But the decentralized model of content distribution is not without its challenges. To understand them, we need to review some of the fundamentals behind the BitTorrent protocol. At its bare minimum (as it was described in the original specification by Bram Cohen) the protocol involves a “seeder,” someone willing to share something it its entirety; a “leecher,” someone downloading shared data; and a torrent “tracker” that coordinates activity between seeders and leechers.41

Imagine a music album sharing agreement between three friends, where, initially, only one holds a copy of some album: for example, Nirvana’s Nevermind. Under the centralized model of file sharing, the friend holding the album would transmit two copies, one to each friend.
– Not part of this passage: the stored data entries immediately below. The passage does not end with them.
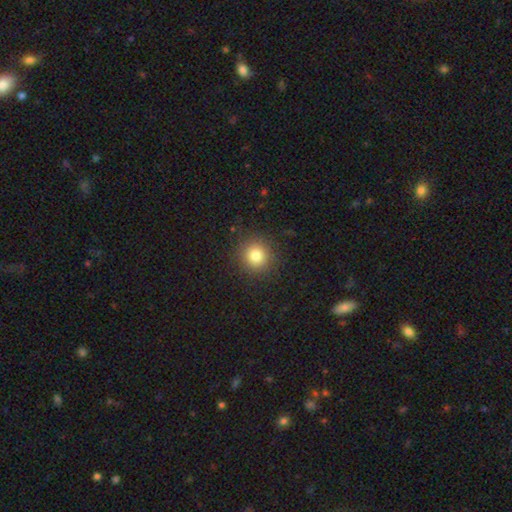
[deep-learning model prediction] A smooth galaxy with no disk features (81%) that is round (92%).

Vote fractions:
- Smooth or featured? smooth: 81% / star or artifact: 12% / featured or disk: 6%
- How rounded? round: 92% / in between: 7% / cigar-shaped: 1%
- Merging? none: 89% / minor disturbance: 7% / major disturbance: 3% / merger: 1%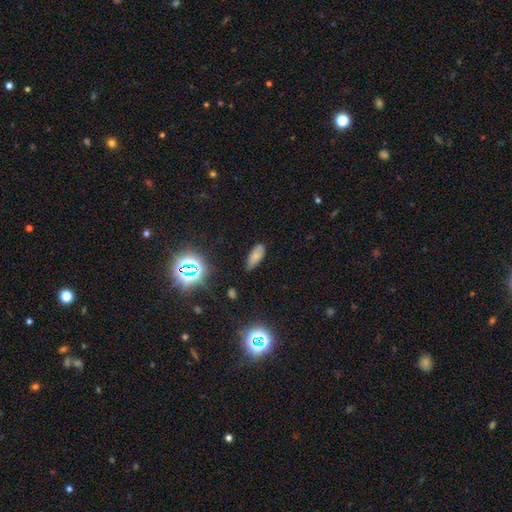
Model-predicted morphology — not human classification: Smooth or featured?
  - smooth: 73% *
  - star or artifact: 17%
  - featured or disk: 10%
How rounded?
  - in between: 79% *
  - cigar-shaped: 18%
  - round: 3%
Merging?
  - none: 68% *
  - minor disturbance: 25%
  - major disturbance: 5%
  - merger: 2%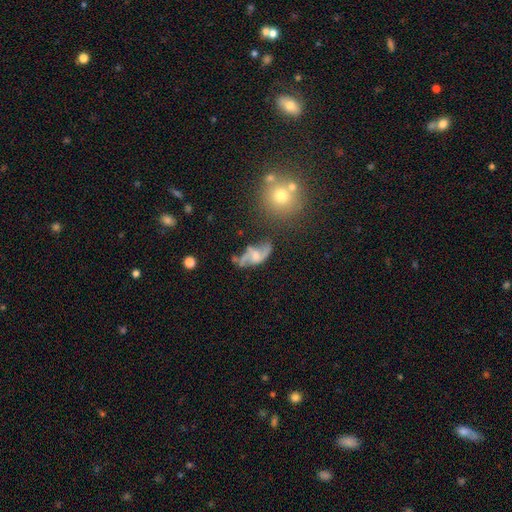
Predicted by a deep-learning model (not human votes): smooth-or-featured: featured or disk: 77% | smooth: 15% | star or artifact: 8%
  disk-edge-on: no: 96% | yes: 4%
    bar: no: 49% | weak: 41% | strong: 10%
    has-spiral-arms: yes: 90% | no: 10%
      spiral-winding: loose: 73% | medium: 21% | tight: 6%
      spiral-arm-count: 2: 90% | can't tell: 4% | 1: 2% | 3: 2% | 4: 1% | more than 4: 1%
    bulge-size: small: 44% | moderate: 38% | none: 13% | large: 4% | dominant: 1%
  merging: none: 51% | minor disturbance: 22% | major disturbance: 17% | merger: 10%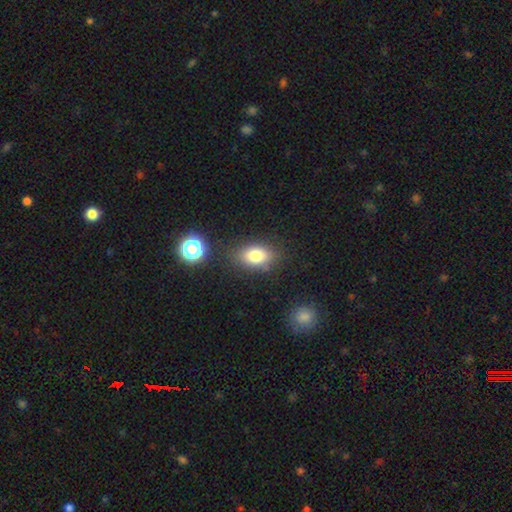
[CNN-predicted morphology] Smooth or featured: smooth — 79% (star or artifact — 11%)
How rounded: in between — 80% (round — 18%)
Merging: none — 79% (minor disturbance — 13%)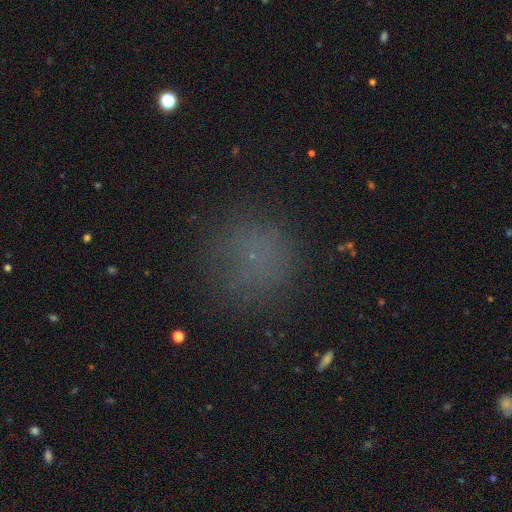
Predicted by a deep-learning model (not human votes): This appears to be a smooth galaxy with no disk features (63%) that is round (92%). Merging: none (81%).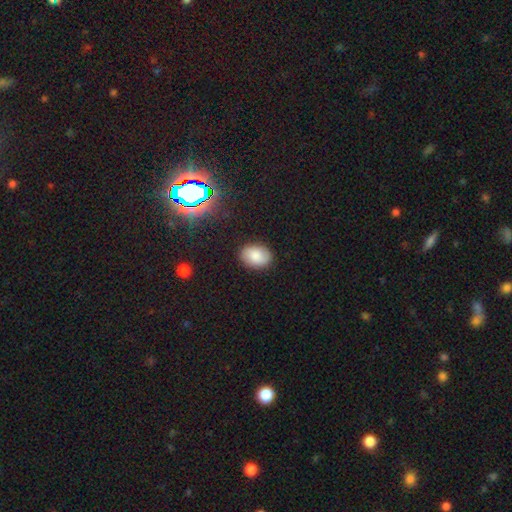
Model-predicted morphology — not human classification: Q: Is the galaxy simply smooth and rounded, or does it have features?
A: smooth — 81%.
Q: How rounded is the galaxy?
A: in between — 76%.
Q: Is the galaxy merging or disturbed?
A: none — 86%.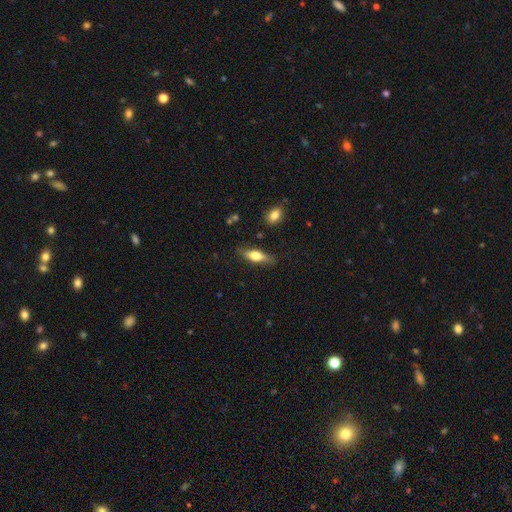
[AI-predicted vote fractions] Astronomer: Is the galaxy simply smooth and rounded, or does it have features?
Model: smooth — 54% (runner-up: featured or disk, 39%).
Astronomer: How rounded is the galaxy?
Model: cigar-shaped — 51% (runner-up: in between, 46%).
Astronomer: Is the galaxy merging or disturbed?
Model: none — 81%.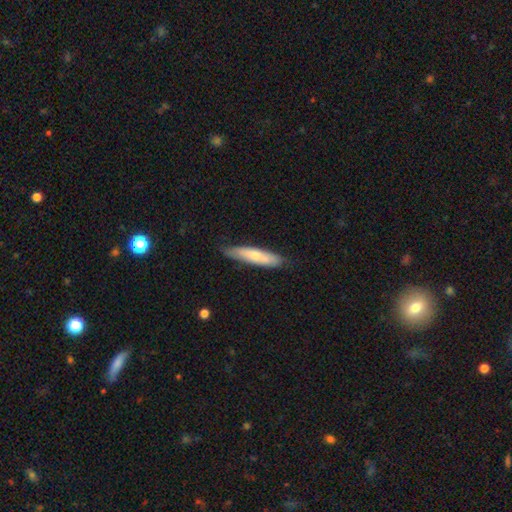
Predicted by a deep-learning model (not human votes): Morphology: type=smooth (65%); roundness=cigar-shaped (78%); merging=none (78%).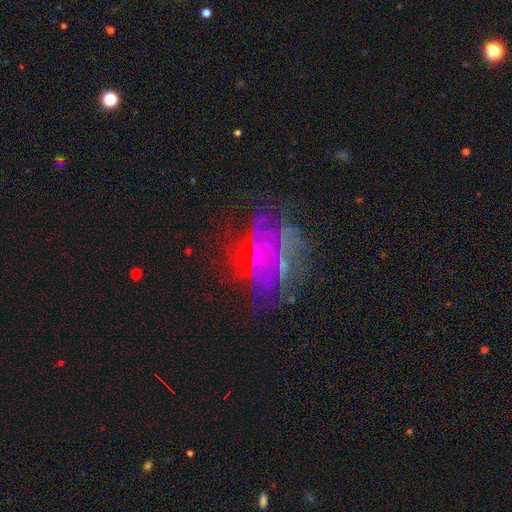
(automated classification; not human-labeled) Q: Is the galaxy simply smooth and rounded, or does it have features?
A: featured or disk — 49%.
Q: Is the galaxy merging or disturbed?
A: none — 57%.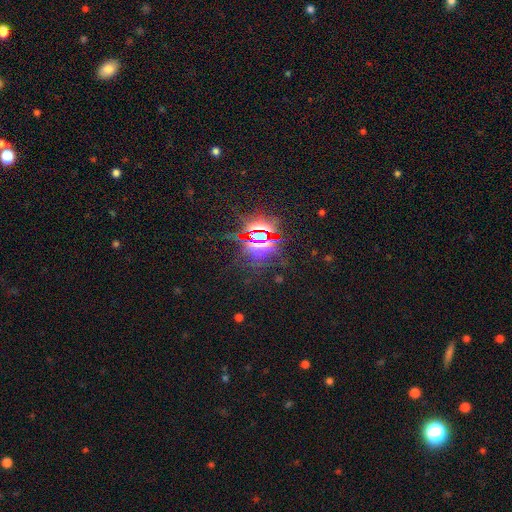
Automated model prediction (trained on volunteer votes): A star or artifact, not a galaxy (83%).

Vote fractions:
- Smooth or featured? star or artifact: 83% / smooth: 9% / featured or disk: 8%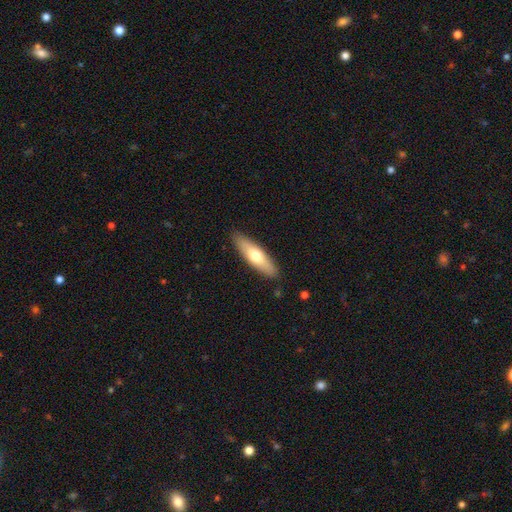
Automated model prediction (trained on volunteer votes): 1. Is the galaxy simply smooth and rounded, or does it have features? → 61% smooth, 34% featured or disk, 5% star or artifact.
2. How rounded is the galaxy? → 61% cigar-shaped, 37% in between, 2% round.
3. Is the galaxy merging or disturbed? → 88% none, 9% minor disturbance, 2% major disturbance, 1% merger.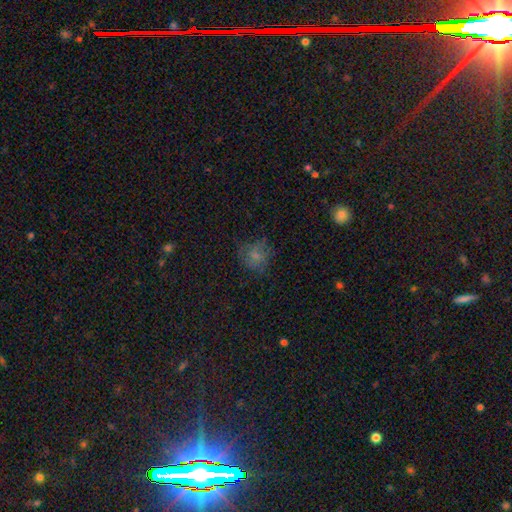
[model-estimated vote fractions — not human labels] smooth_or_featured: smooth (p=0.68) [alt: featured or disk p=0.18]
how_rounded: round (p=0.81) [alt: in between p=0.18]
merging: none (p=0.66) [alt: minor disturbance p=0.22]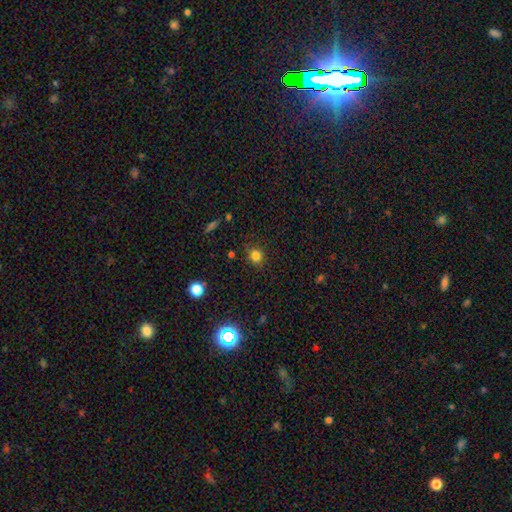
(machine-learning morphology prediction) Overall: smooth (80%). How rounded: round (78%). Merging: none (83%).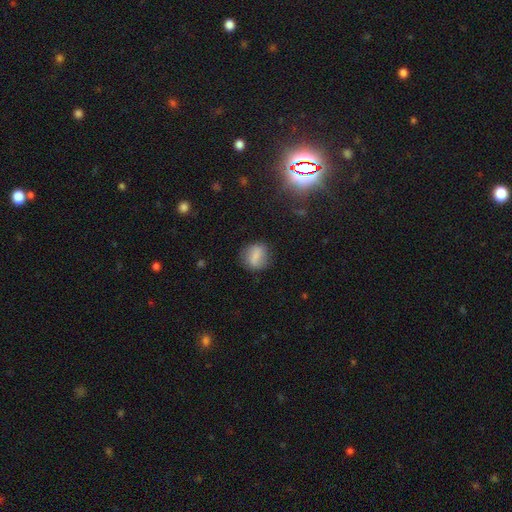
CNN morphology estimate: A smooth galaxy with no disk features (70%) that is round (63%).

Vote fractions:
- Smooth or featured? smooth: 70% / featured or disk: 20% / star or artifact: 10%
- How rounded? round: 63% / in between: 34% / cigar-shaped: 3%
- Merging? none: 76% / minor disturbance: 16% / major disturbance: 6% / merger: 2%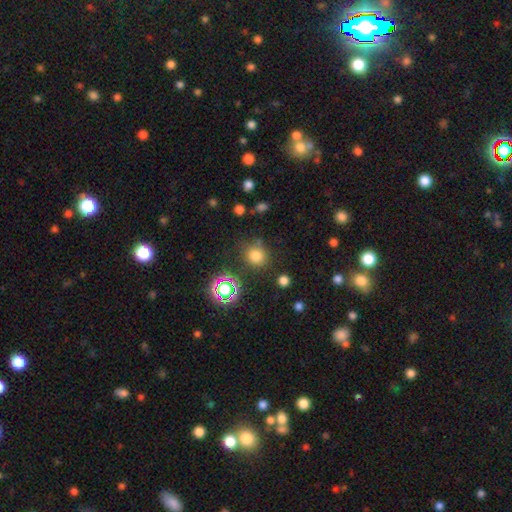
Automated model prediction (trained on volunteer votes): A smooth galaxy with no disk features (74%) that is round (88%).

Vote fractions:
- Smooth or featured? smooth: 74% / star or artifact: 20% / featured or disk: 6%
- How rounded? round: 88% / in between: 11% / cigar-shaped: 1%
- Merging? none: 78% / minor disturbance: 12% / merger: 6% / major disturbance: 5%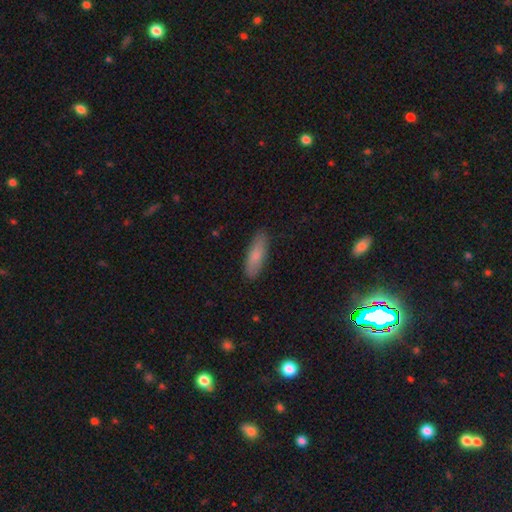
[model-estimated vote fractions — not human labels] This is clearly a smooth galaxy (81%). How rounded: possibly in between (52%). Merging: clearly none (87%).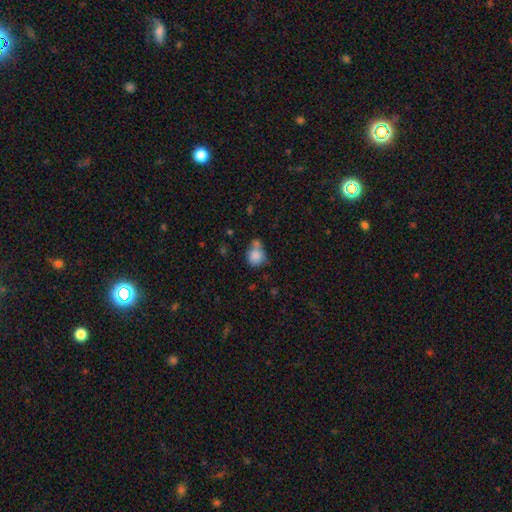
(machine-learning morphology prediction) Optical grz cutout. It shows a smooth galaxy with no disk features (83%) that is round (77%). Merging: none (42%).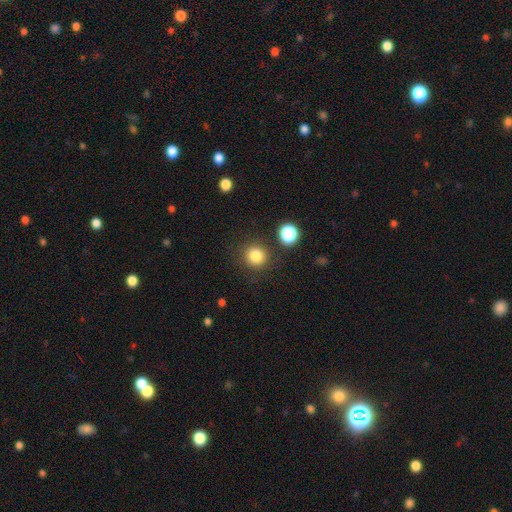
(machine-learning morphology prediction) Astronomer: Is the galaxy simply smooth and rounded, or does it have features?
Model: smooth — 82%.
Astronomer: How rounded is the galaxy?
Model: round — 92%.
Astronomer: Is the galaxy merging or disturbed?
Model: none — 85%.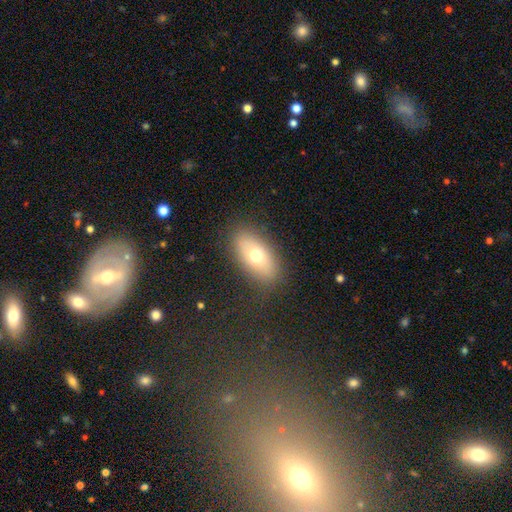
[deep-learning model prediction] A smooth galaxy with no disk features (67%) that is in between round and cigar-shaped (88%). Merging: none (84%).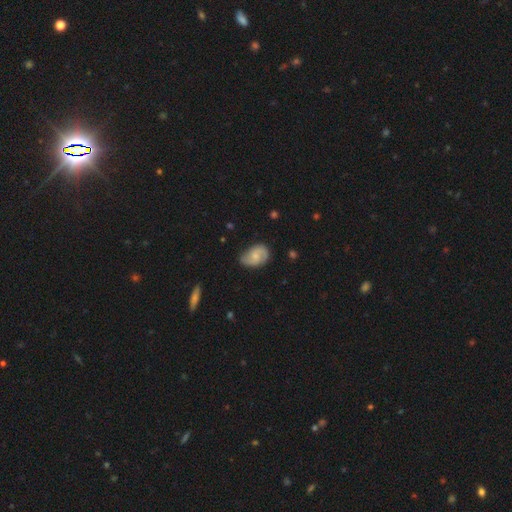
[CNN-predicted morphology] This is possibly a featured or disk galaxy (55%). It is clearly not viewed edge-on (97%). Bar: likely no (62%). Spiral arm pattern: clearly yes (90%). Central bulge: possibly small (51%). Merging: likely none (67%).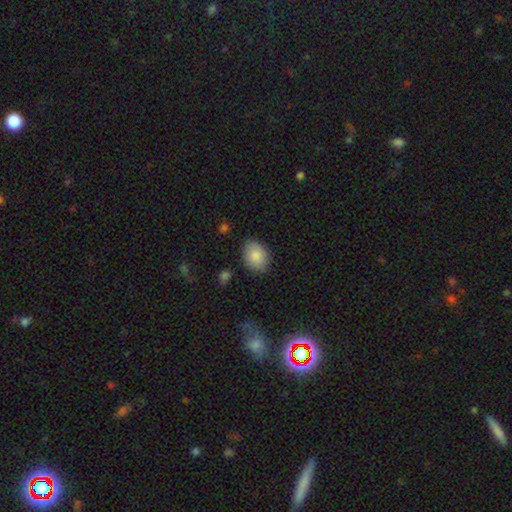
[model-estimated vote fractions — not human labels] This is clearly a smooth galaxy (87%). How rounded: likely in between (71%). Merging: clearly none (83%).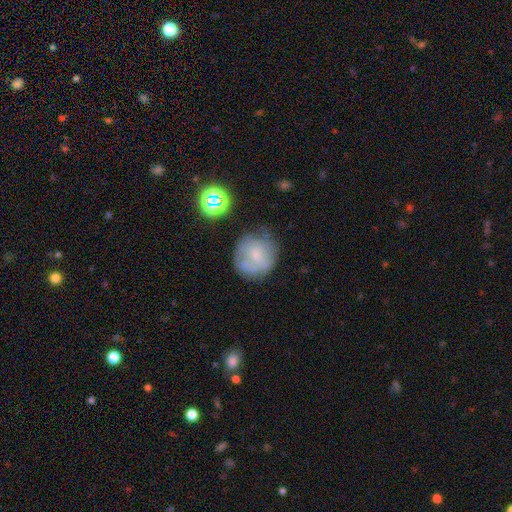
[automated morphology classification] type=smooth (49%); merging=none (57%).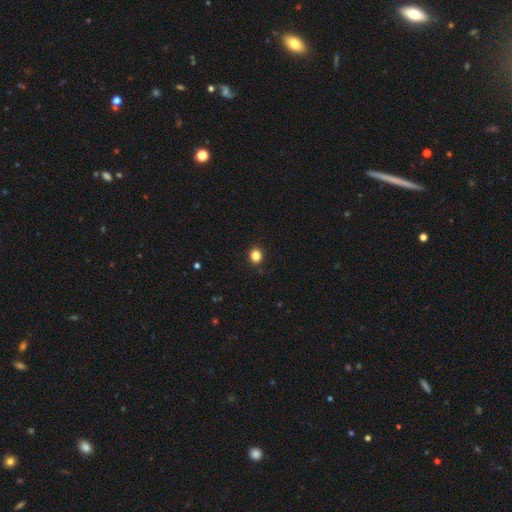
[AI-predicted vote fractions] Morphology: type=smooth (85%); roundness=round (73%); merging=none (90%).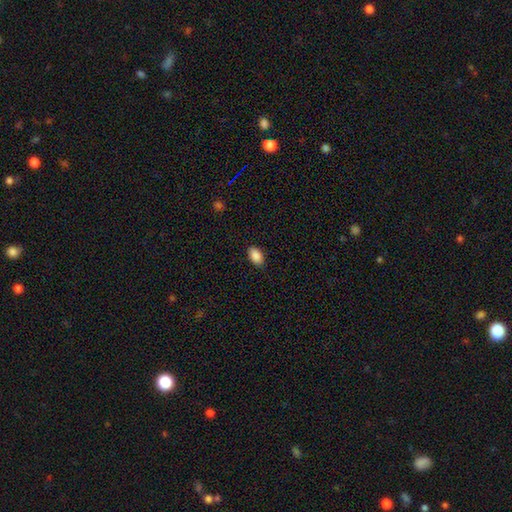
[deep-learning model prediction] This appears to be a smooth galaxy with no disk features (89%) that is in between round and cigar-shaped (92%). Merging: none (86%).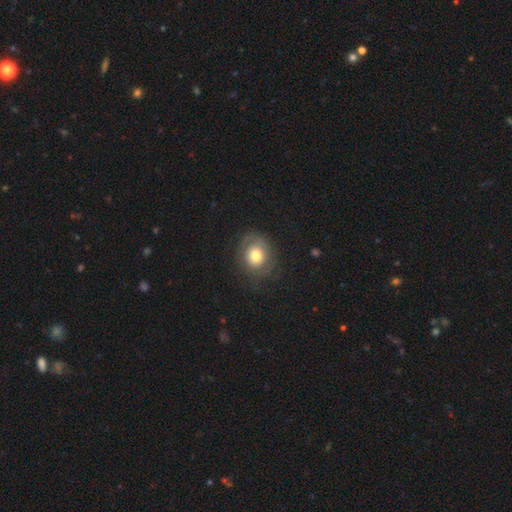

The power of BitTorrent comes from shifting the burden of sharing from a single seeder (friend one) to a “swarm” of leechers (friends two and three). On this model, the first leecher joining the network (friend two, in our case) would begin to get his data from the seeder directly, as before. But the second leecher would receive some bits from the seeder and some from the first leecher, in a non-linear, asynchronous fashion. In our example, we can imagine the remaining friend getting some songs from the first friend and some from the second. The friend who held the album originally now transmitted something less than two full copies of the album, since the other two friends exchanged some bits of information between themselves, lessening the load on the original album holder.

When downloading from the BitTorrent network, a peer may receive some bits from the beginning of the document, some from the middle, and some from the end, in parts distributed among the members of the swarm. A local application called the “client” is responsible for checking the integrity of the pieces and for reassembling the them into a coherent whole. A torrent “tracker” coordinates the activity between peers, keeping track of who has what where. Having received the whole document, a leecher can, in turn, become a seeder by sharing all of his downloaded bits with the remaining swarm (who only have partial copies). The leecher can also take the file offline, choosing not to share at all.42

The original protocol left torrent trackers vulnerable to charges of aiding and abetting copyright infringement.43 Early in 2008, Cohen extended BitTorrent to make use of  “distributed sloppy hash tables” (DHT) for storing peer locations without resorting to a central tracker. Under these new guidelines, each peer would maintain a small routing table pointing to a handful of nearby peer locations. In effect, DHT placed additional responsibility on the swarm to become a tracker of sorts, however “sloppy” and imperfect. By November of of 2009, Pirate Bay announced its transition away from tracking entirely, in favor of DHT and the related PEX and Magnetic Links protocols. At the time they called it, “world’s most resilient tracking.”44

Despite these advancements, the decentralized model of file sharing remains susceptible to several chronic ailments. The first follows from the fact that ad-hoc distribution networks privilege popular material. A file needs to be actively traded to ensure its availability. If nobody is actively sharing and downloading Nirvana’s Nevermind, the album is in danger of fading out of the cloud. As one member wrote succinctly on Gimel forums, “unpopular files are in danger of become inaccessible.”45 This dynamic is less of a concern for Hollywood blockbusters, but more so for “long tail” specialized materials of the sort found in Aleph, and indeed, for Aleph itself as a piece of software distributed through the network. Aleph combats the problem of fading torrents by renting “seedboxes”–servers dedicated to keeping the Aleph seeds containing the archive alive, preserving the availability of the collection. The server in production as of 2014 can serve up to 12tb of data speeds of 100-800 megabits per second. Other file sharing communities address the issue by enforcing a certain download to upload ratio on members of their network.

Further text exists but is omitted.